Personalized Tee’s and sweet shirts were made for the event.  The back of one read,

Young girl joined the march along with her mother and brother.

We march for women so you won’t have to explain to your daughter why you’re marching for women.

On  the back Black Lives Matters Tee shirts were worn  read,

End the War on Black People. Reparations. Invest-Divest. Economic Justice. Community Control. Political Power.

How the idea of a Women’s March all started was when Hawaii grandmother Teresa Shook first floated the idea of a women’s march in a private Facebook group, Pantsuit Nation, which became a widely popular discussion page for supporters of Trump’s rival, Hillary Clinton.

After getting a response to her post from a single woman in the chatroom, Shook said she created a private Facebook event page for the march and invited a few dozen online friends to join before going to sleep. Overnight, a link to Shook’s event page was posted in Pantsuit Nation and possibly sent to similar groups.

“When I woke, up it had gone ballistic,” Shook said.

More than 300,000 people are now “interested” in the event on Facebook, including many of those who said they would participate.

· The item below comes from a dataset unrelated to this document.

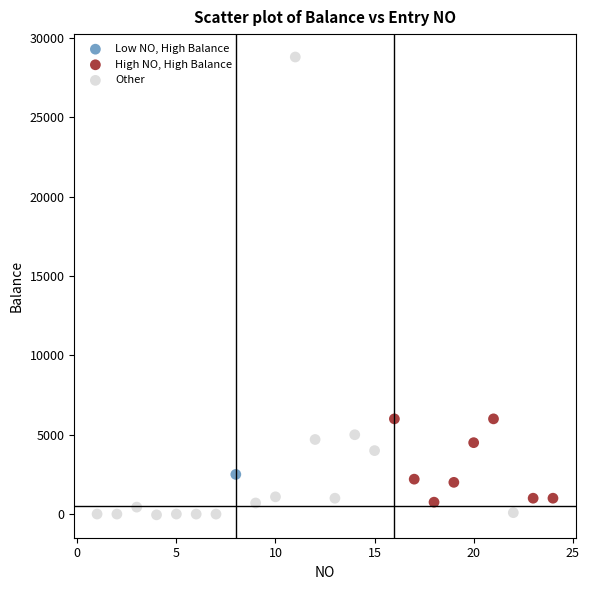

Which series contains the highest Y value?

Other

Women from across the United States contacted Shook and began to guide the effort.

Supporters say they were galvanized by Trump’s insults against high-profile women, as well as by fresh fears the U.S. Supreme Court ruling Roe v. Wade legalizing abortion could be at risk when Trump appoints the next Supreme Court justice.

And they were outraged when a 2005 video surfaced in which he bragged about kissing women without permission and grabbing their genitals.

Trump apologized for the comments. But the remarks opened wounds for assault victims, and they were followed by several women who accused him of sexually assaulting or harassing them. Trump denied the allegations.

On the other side of the country, Bob Bland had the same idea. A New York-based fashion designer who had grown a following after designing “Nasty Woman” and “Bad Hombre” T-shirts, Bland proposed a “Million Pussy March.”

“I think we should build a coalition of ALL marginalized allies + do this,” Bland wrote on Facebook on Nov. 10 . “We will need folks from every state + city to organize their communities locally, who wants to join me?!?”

Bland, working with others, consolidated various protest pages, including Shook’s, that had cropped up on Facebook and recruited three longtime, New York-based activists to be co-chairs of the national march: Tamika Mallory, a gun control advocate; Carmen Perez, head of the Gathering for Justice, a criminal-justice reform group; and Linda Sarsour, who recently led a successful campaign to close New York City public schools on two Muslim holidays.

Shook helped plan a march in Hawaii, but does not have a leadership role on the
national level.

Settling on what to call the march took a few days. “Million Pussy March” perpetuated a slur used by Trump; another early name, “Million Woman March,” seemed too reminiscent of a 1997 protest by African American women of the same name.

The organizers eventually decided to go with the title “Women’s March on Washington,” invoking Martin Luther King Jr.’s civil rights march of 1963. They even got the blessing of King’s daughter Bernice.

And as they say, the rest is history.